▸ 练习任务
1/ 根据文档片段,哪个结构保存了一个对象的元数据信息和访问信息?
2/ 请原样输出文档片段中的一段文字,从“下面将介绍OSD模块相关的一”开始,直至并包括“到端的链接相关的上下文信息。”。

▸ 文档片段
───
上面总共有418个线程,我们可以使用strace跟踪其中一个线程的运行,例如,我们可以跟踪14234这个ms_accepter线程接收客户端链接:

# strace -p 32726 -e trace=accept

2. 相关数据结构

下面将介绍OSD模块相关的一些核心的数据结构。从最高的逻辑层次为pool的概念,然后是PG的概念。其次是OSDMap记录了集群的所有的配置信息。数据结构OSDOp是一个操作上下文的封装。结构object_info_t保存了一个对象的元数据信息和访问信息。对象ObjectState是在object_info_t的基础上添加了一些内存的状态信息。SnapSetContext和ObjectContext分别保存了快照和对象的上下文相关的信息。Session保存了一个端到端的链接相关的上下文信息。
───
▸ 所给数据

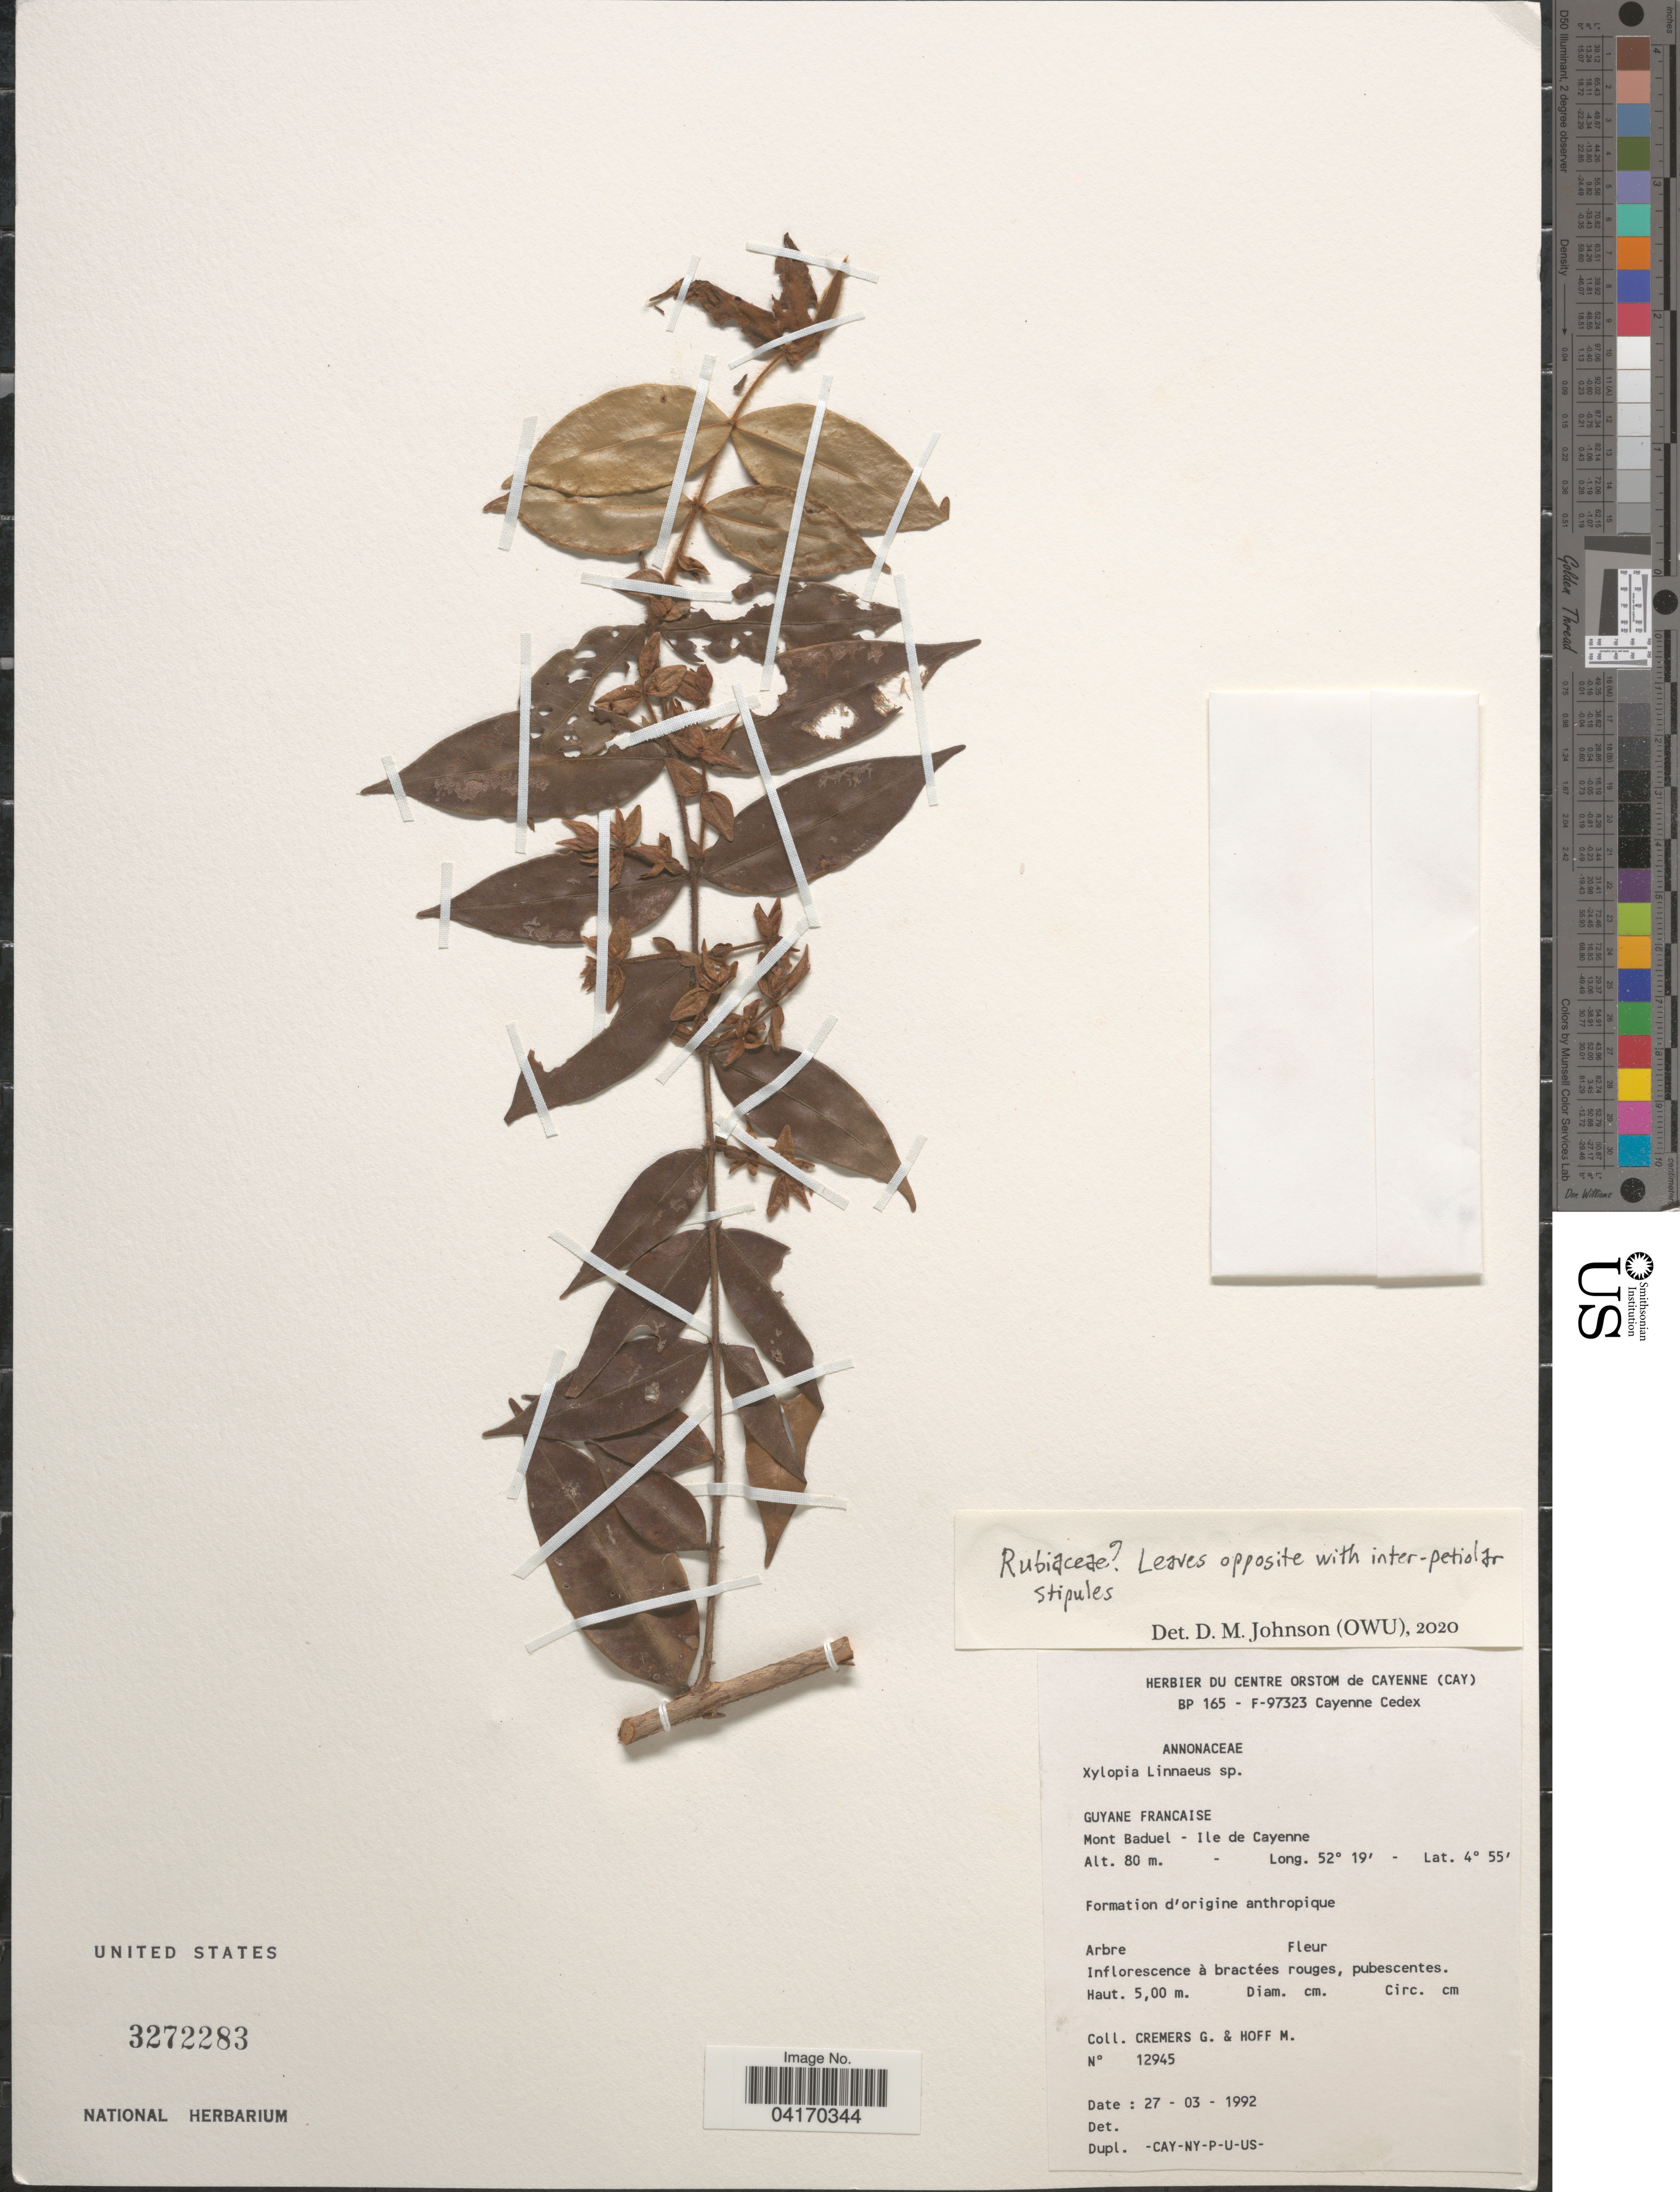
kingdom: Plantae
───
▸ 参考答案
1/ 结构object_info_t。

2/
下面将介绍OSD模块相关的一些核心的数据结构。从最高的逻辑层次为pool的概念,然后是PG的概念。其次是OSDMap记录了集群的所有的配置信息。数据结构OSDOp是一个操作上下文的封装。结构object_info_t保存了一个对象的元数据信息和访问信息。对象ObjectState是在object_info_t的基础上添加了一些内存的状态信息。SnapSetContext和ObjectContext分别保存了快照和对象的上下文相关的信息。Session保存了一个端到端的链接相关的上下文信息。